Een korte autorit door het kiesdistrict leidt langs een van de zeven grote opvangcentra voor asielzoekers (zo’n 16 procent van de bevolking is migrant, het aantal is sinds 2010 verdubbeld), en eindigt in een troosteloze straat die luistert naar de weidse naam Kastanienboulevard. Dicht­getimmerde etalages, verwaarloosde huizen, overal lege bierflessen.

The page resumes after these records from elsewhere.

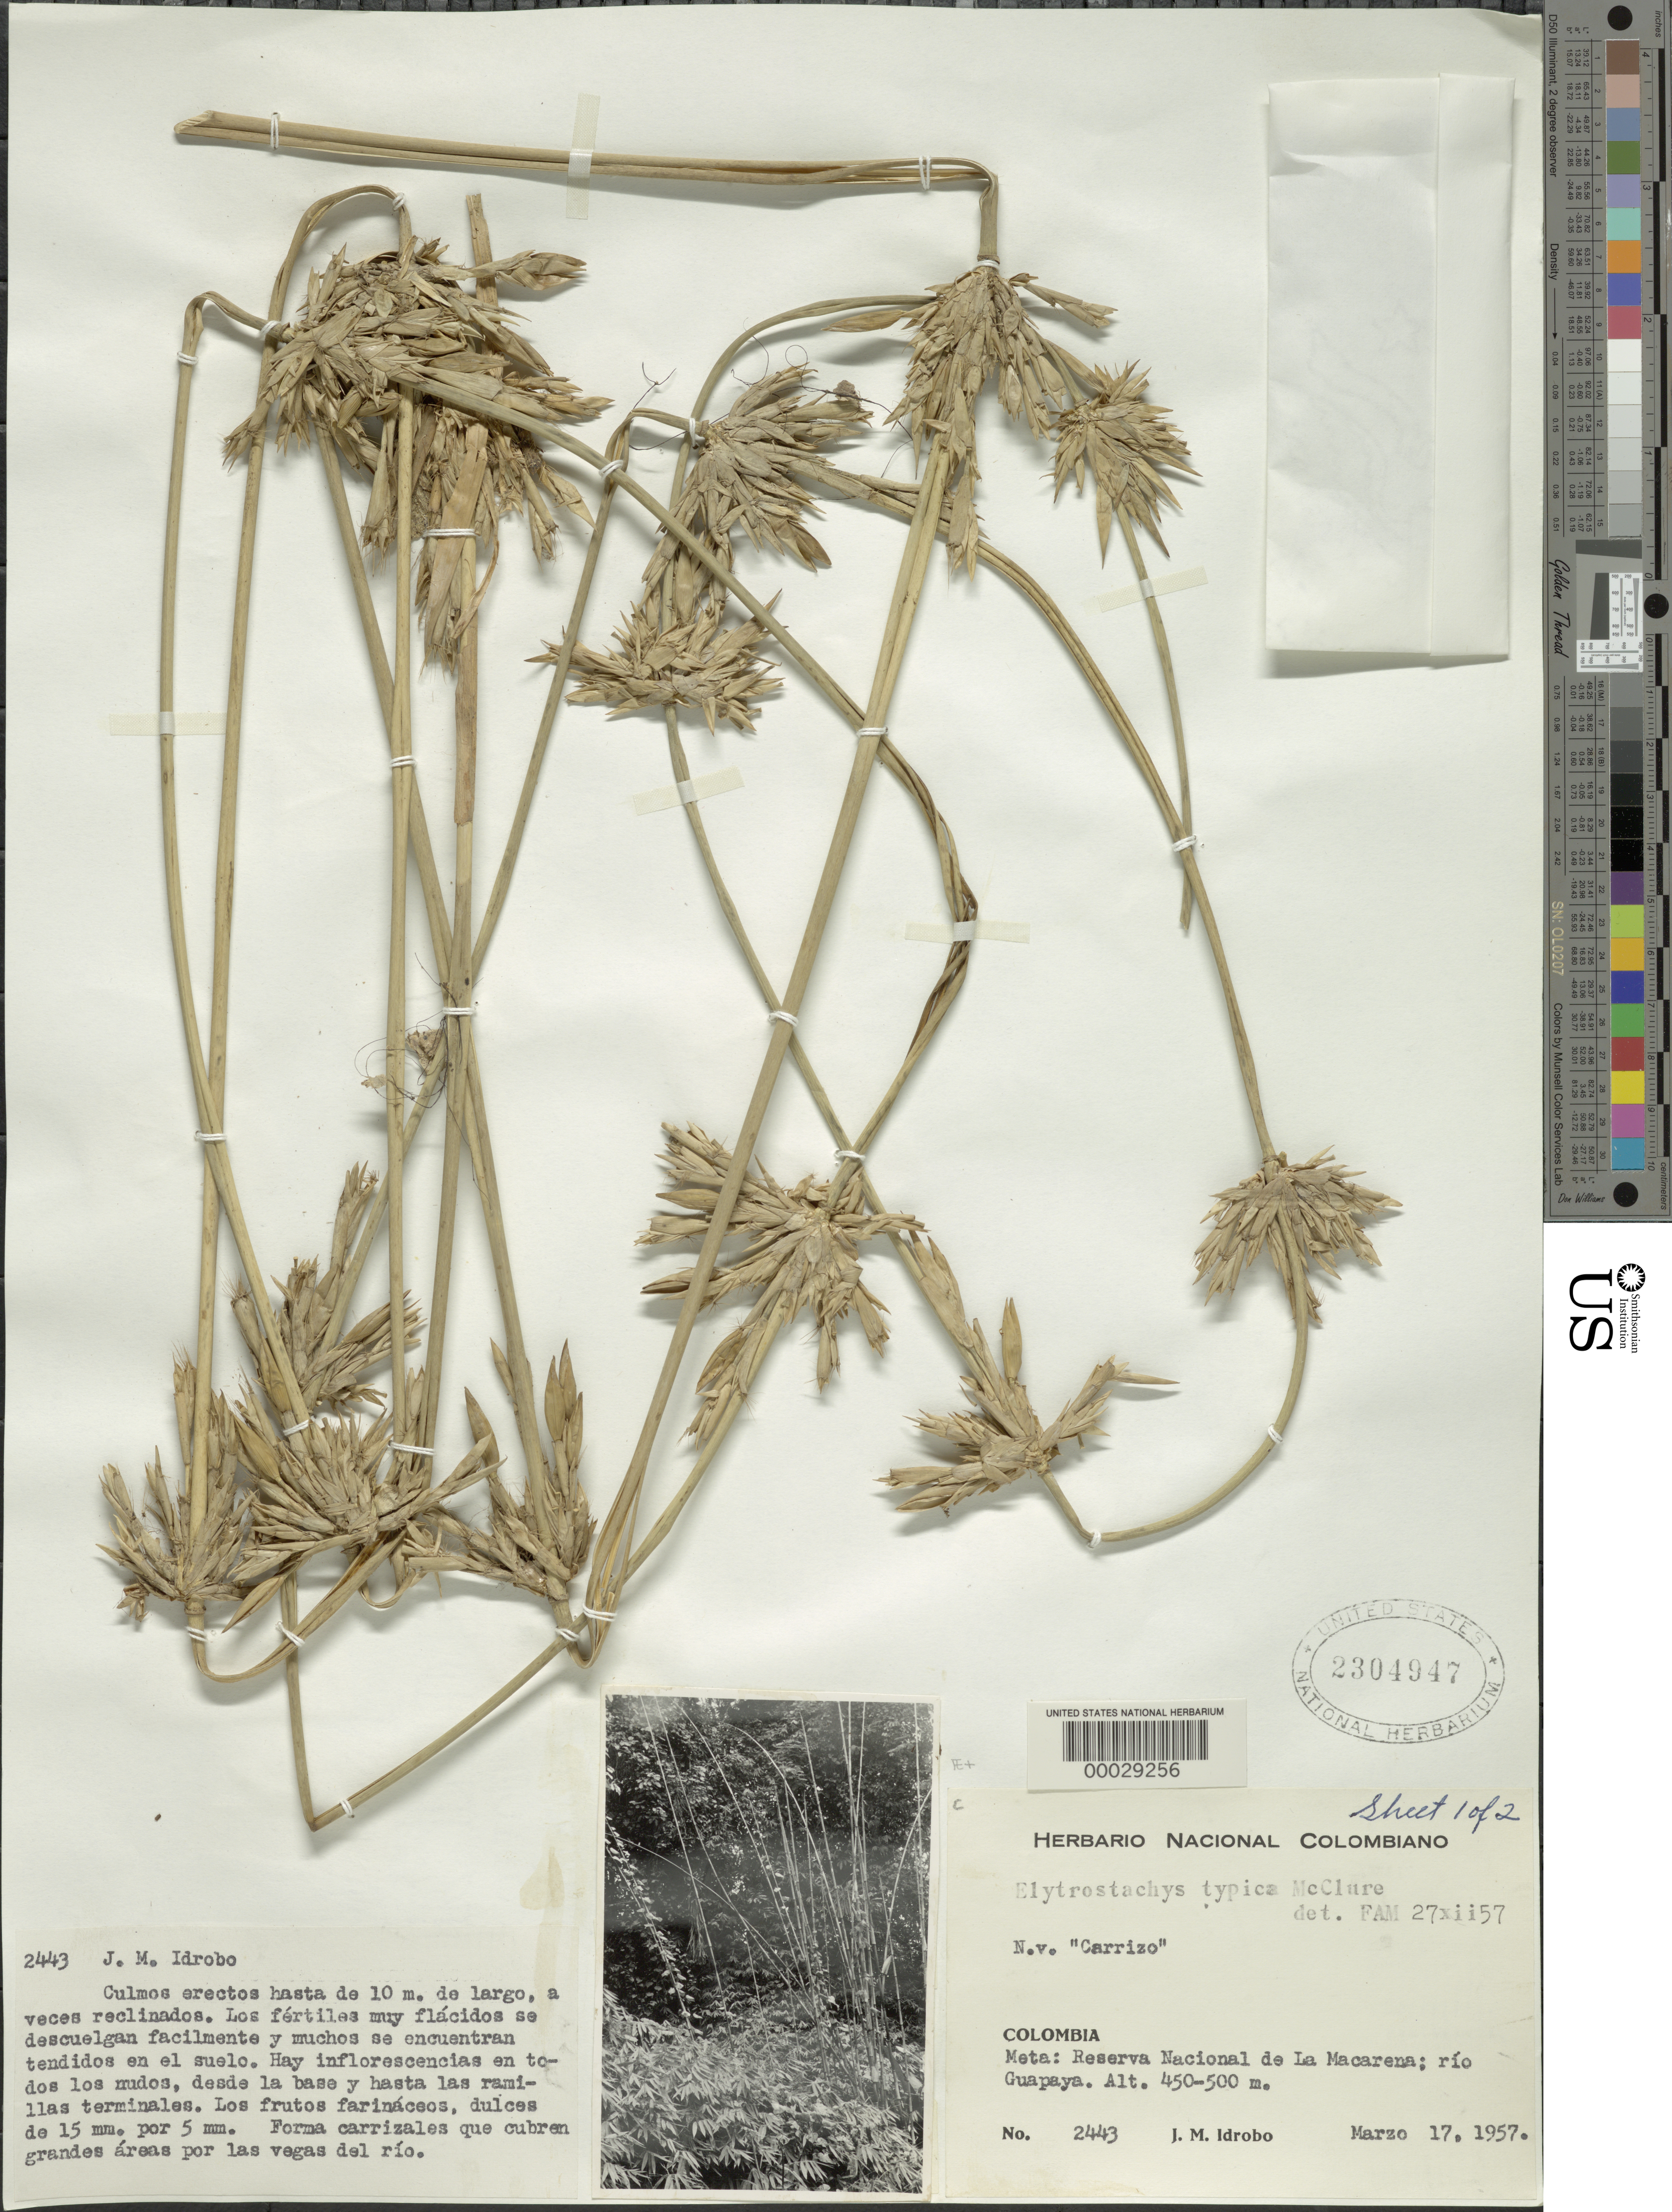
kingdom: Plantae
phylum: Tracheophyta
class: Liliopsida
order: Poales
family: Poaceae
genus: Elytrostachys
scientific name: Elytrostachys typica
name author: McClure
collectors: J. M. Idrobo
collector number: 2443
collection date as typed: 17 Mar 1957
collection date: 1957-03-17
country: Colombia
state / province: Meta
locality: Reserva Nacional de la Macarena; Rio Guapaya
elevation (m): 450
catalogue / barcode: US 2304947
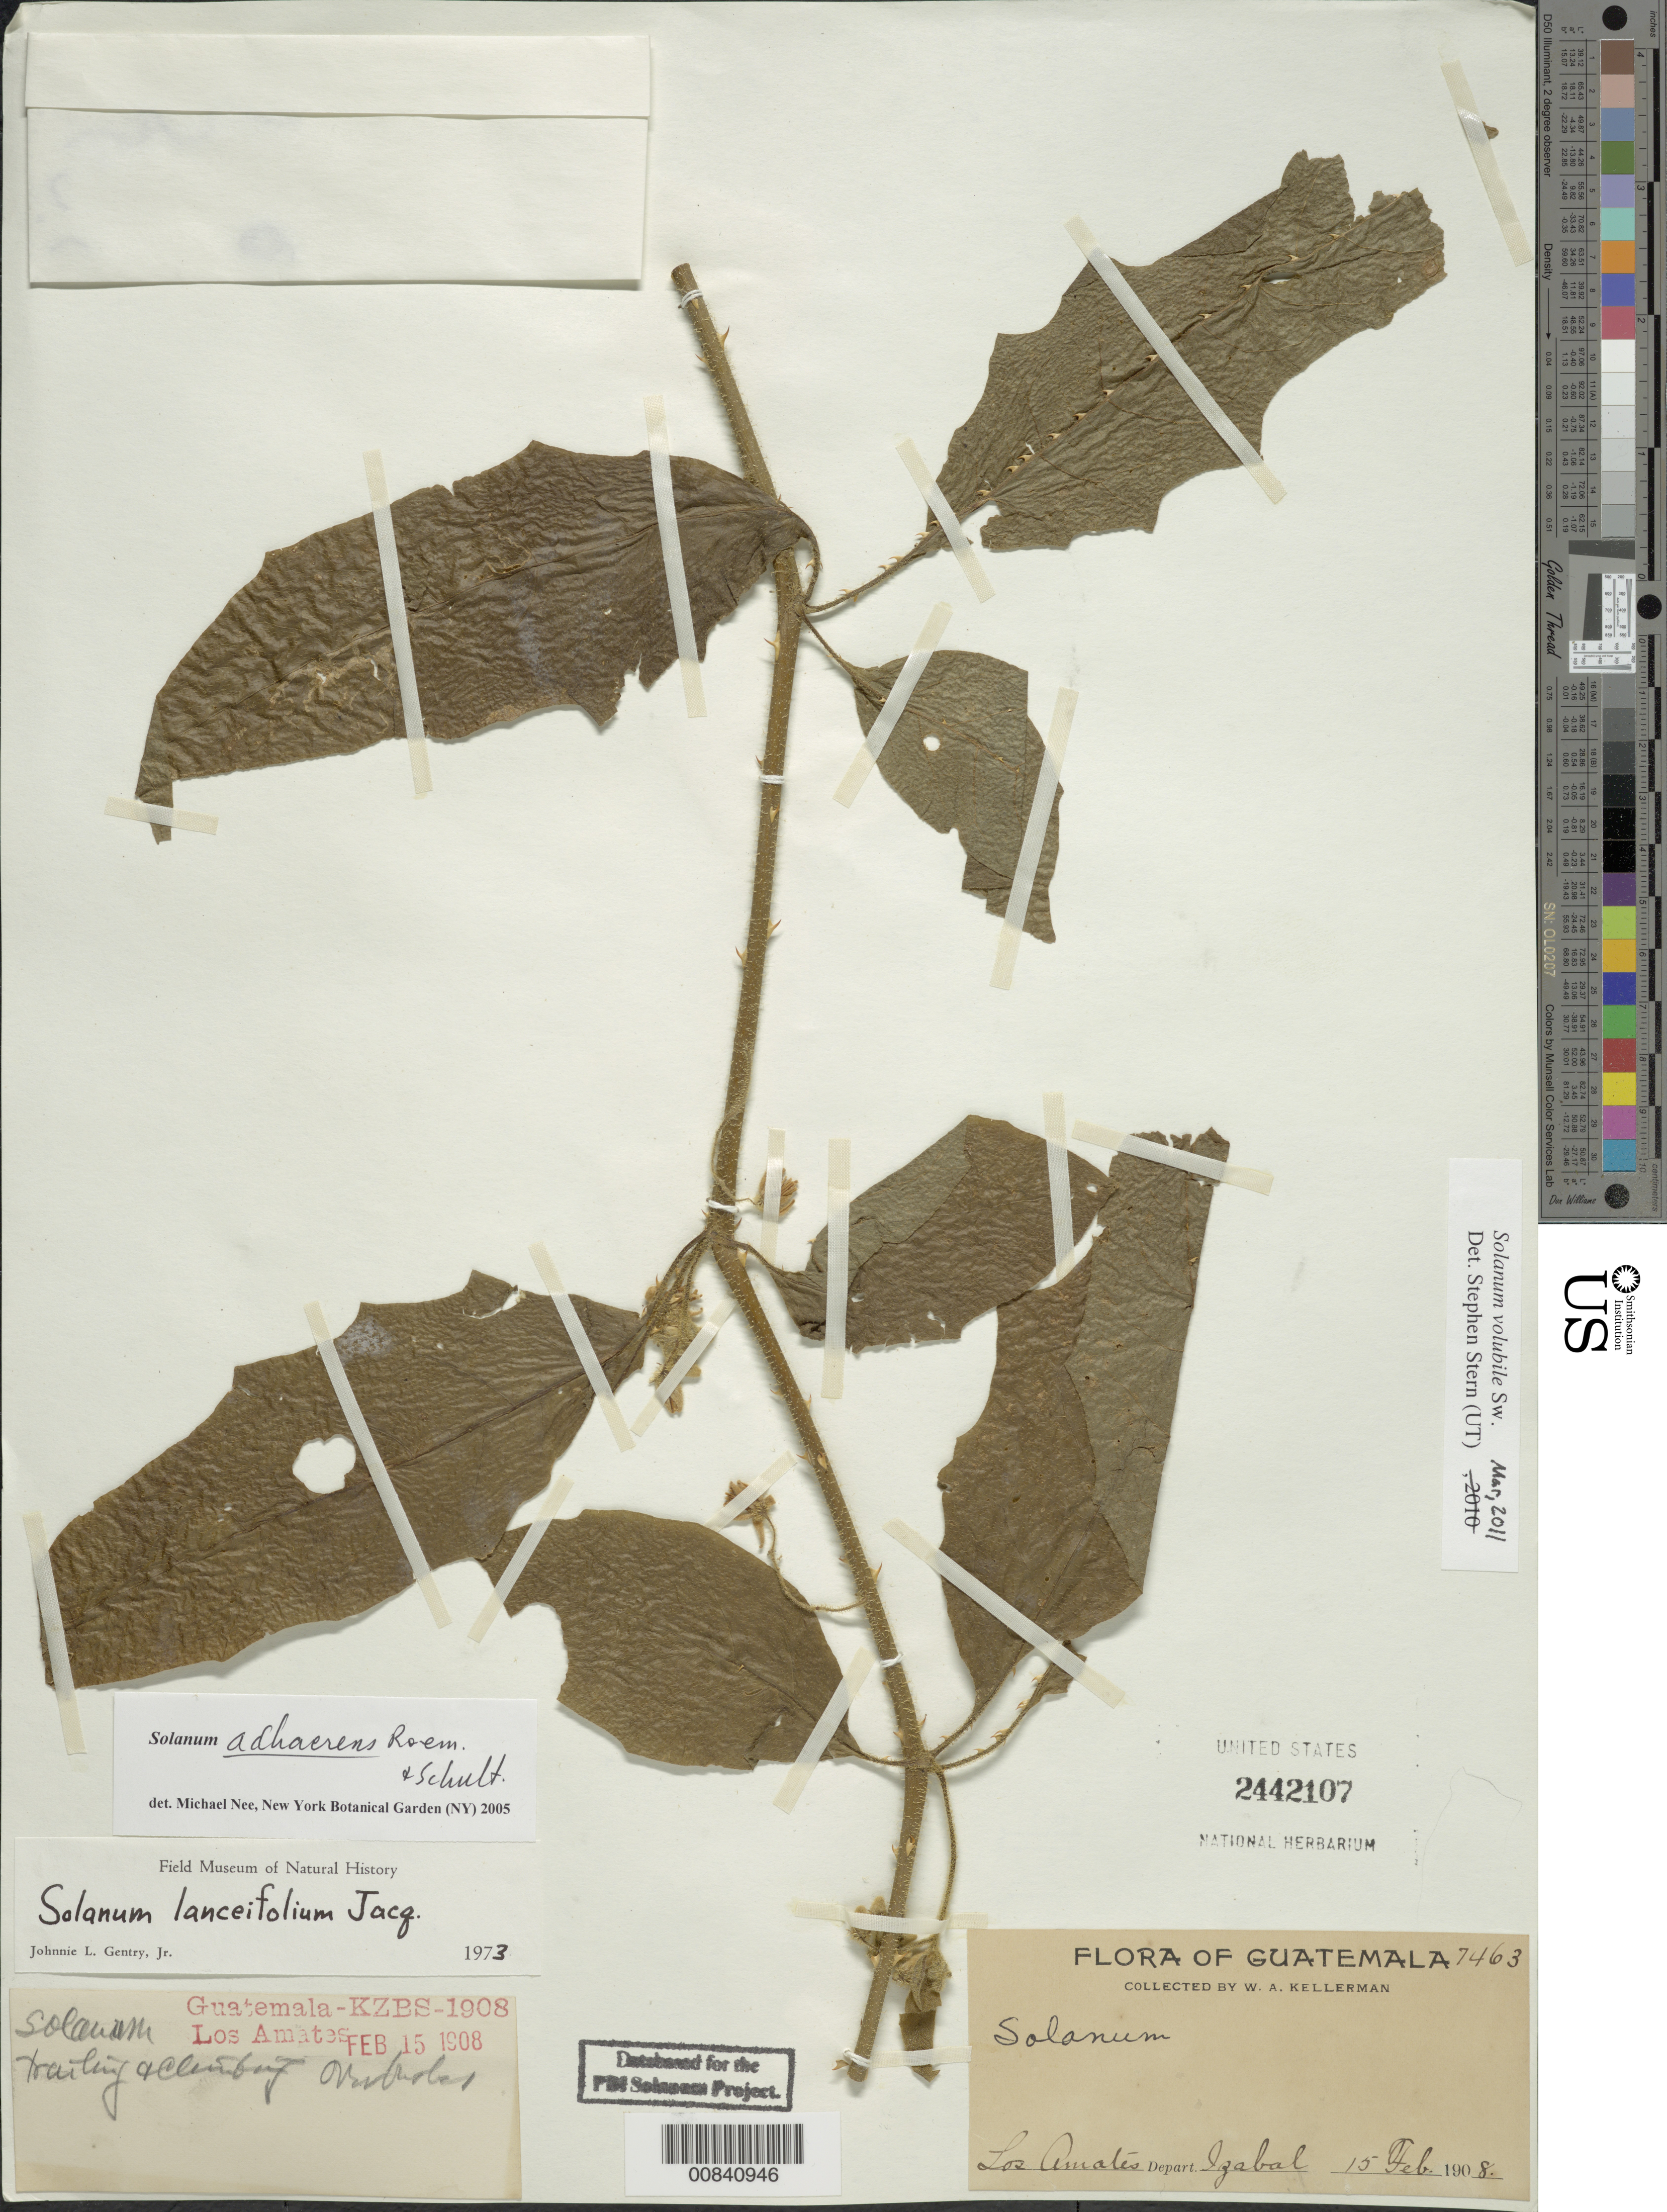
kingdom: Plantae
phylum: Tracheophyta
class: Magnoliopsida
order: Solanales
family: Solanaceae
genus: Solanum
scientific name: Solanum adhaerens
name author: Roem. & Schult.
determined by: Nee, Michael H.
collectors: W. A. Kellerman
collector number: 7463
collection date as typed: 15 Feb 1908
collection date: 1908-02-15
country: Guatemala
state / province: Izabal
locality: Los Amates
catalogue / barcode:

'Natuurlijk, er zitten wel een paar nazi’s bij de AfD. Maar het wordt zwaar overdreven'
Zakenman Klaus-Peter Heller

Een vrouwelijke jogger op leeftijd spreekt Auricht aan, maar maakt zich snel uit de voeten als de AfD-politica zich voorstelt. Heel anders verloopt de onverwachte ontmoeting met de 47-jarige Anke Weiler, een overtuigd AfD-aanhanger. De vrouw zegt door de Stasi jarenlang opgesloten, mishandeld en seksueel misbruikt te zijn. Ze hoopt dat volksvertegenwoordiger Auricht in staat is een schadeloosstelling los te peuteren, bij deze of gene autoriteit.

Auricht voelt met haar mee; ze zat zelf een paar dagen vast in een Stasi-cel. Maar belangrijker dan dat (“haar leed is niet te vergelijken met het mijne”) is het gebrek aan empathie in de samenleving. “We laten mensen toe uit de hele wereld, in enorme aantallen. Onze eigen slachtoffers vergeten we.”